Shipley explains that while these teens, all of whom were born in Ethiopia and immigrated to Israel in the late 1990s and early 2000s, are bicultural and bilingual, their acculturation has been difficult because of the huge gap between their homeland and their adopted society.
“A lot of these kids are embarrassed to speak Amharic in front of their Sabra counterparts. Since most of the work that we do at the center is in Amharic, it makes it cool for them to speak their mother language,” explains Shipley – who laughs that she herself knows four words in Amharic: amasagnalo (thank you), denane? (How are you?), dena (I’m fine) and anchi konjo (you’re beautiful).
The center employs veteran Ethiopian-Israeli performing artists Mulat Elazar, Adena Beeyena and Beyne Getahun as instructors in song, dance and theater. The latter, a graduate of the University of Haifa’s theater arts program, has appeared on stages across Israel, the US and Europe. Elazar has performed in musical theater across Israel as well as in Europe and Nigeria.
Beeyena teaches dance and choreography in Jerusalem.
“I’ve been on the stage for 10 years and I always have butterflies in my stomach. It’s not easy,” Getahun counsels his teenage protégés.
On Sundays he, Elazar and Beeyena teach a combination of traditional Ethiopian song and dance and hold a workshop to create original scores and dances. On Tuesdays they help the students with their theatrical skills. The themes revolve around home life, school and the community.
“Often we’re able to learn about their personal lives through the skits that they create. Afterwards we discuss their family dynamics and the challenges they encounter, including racism,” notes Shipley. “One story one of the boys told was that while playing football on the streets of Kiryat Menahem with his Ethiopian friends, a native Israeli boy asked to join. The boy’s mother then ran out and scolded him that he can’t play with the Ethiopian kids because their skin color is contagious and he would become black.

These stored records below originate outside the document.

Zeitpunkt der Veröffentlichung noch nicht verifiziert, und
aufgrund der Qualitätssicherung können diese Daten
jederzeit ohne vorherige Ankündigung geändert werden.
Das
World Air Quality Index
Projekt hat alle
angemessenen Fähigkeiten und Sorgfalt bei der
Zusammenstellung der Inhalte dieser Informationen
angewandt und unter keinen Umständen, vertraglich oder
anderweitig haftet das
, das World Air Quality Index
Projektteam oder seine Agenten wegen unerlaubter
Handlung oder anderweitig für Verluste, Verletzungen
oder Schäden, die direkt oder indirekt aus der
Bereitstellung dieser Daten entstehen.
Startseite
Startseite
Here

“One of the girls who lives in Talpiot told a story about the girls in the grade above her in high school who drew a virtual line in the hall and said ‘You Ethiopians stay on the other side.’ These same girls will cross the street not to walk on the same sidewalk with them.”

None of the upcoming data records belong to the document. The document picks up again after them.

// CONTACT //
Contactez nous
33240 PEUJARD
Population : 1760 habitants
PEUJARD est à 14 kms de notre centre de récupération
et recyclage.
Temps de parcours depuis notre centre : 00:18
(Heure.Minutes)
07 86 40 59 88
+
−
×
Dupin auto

The center provides a supportive base for catharsis free of racial taunts. The center also allows the teens to act their age rather than always being forced to take care of parents who find it more difficult to adapt to a new culture.

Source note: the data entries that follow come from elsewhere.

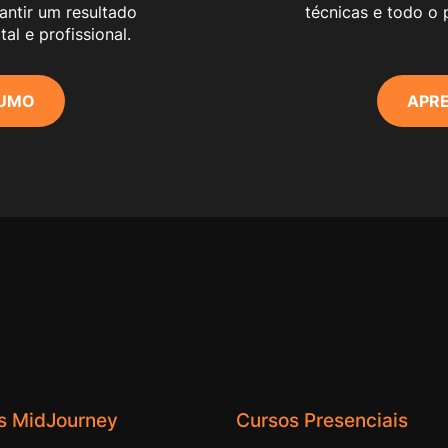
antir um resultado
técnicas e todo o
al e profissional.
SUMO
APRE
s MidJourney
Cursos Presenciais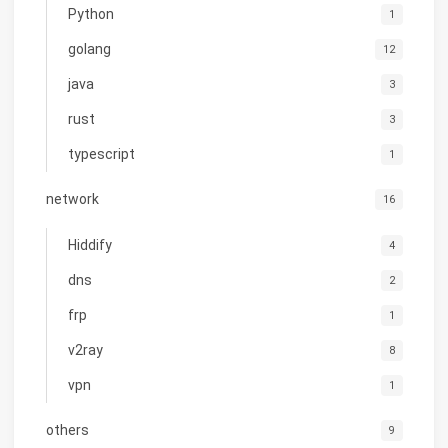
Python
1
golang
12
java
3
rust
3
typescript
1
network
16
Hiddify
4
dns
2
frp
1
v2ray
8
vpn
1
others
9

Havto, 17, who asked that his surname not be used, says, “I’ve been very excited to embark upon this journey to learn about my traditional culture.” Getacho, 16, concurs: “No matter what the weather or whatever else is happening in my life, I wait for Sundays and Tuesdays. They’re the highlights of my week.”
Rivka, 17 adds, “This is my second year in the theater program.
It’s made a tremendous difference in how I present myself day to day, and the process is so much fun.”
On a recent evening, parents and siblings were invited to watch their sons and daughters perform. The series of skits drew peals of laughter with inside jokes about eating injera (a traditional Ethiopian flatbread) with a knife and fork. Quips about YouTube attest to the rapid acculturation and the generation gap that has left many of their parents behind.
All activities at the Queen of Sheba Center are free, notes Shipley, thanks to funding from the Jerusalem Municipality’s Kidum Noar program, which works with high-risk youth, the US Embassy’s Office of Public Affairs, the municipality’s arts department and the local Neighborhood Improvement department of Talpiot.
Shipley is fund-raising to expand the Queen of Sheba program with a youth orchestra composed of traditional Ethiopian instruments including the mashenko (a string instrument played with a bow like a violin), krar (a string instrument strummed like a guitar), kabero (traditional drum) and washint (flute).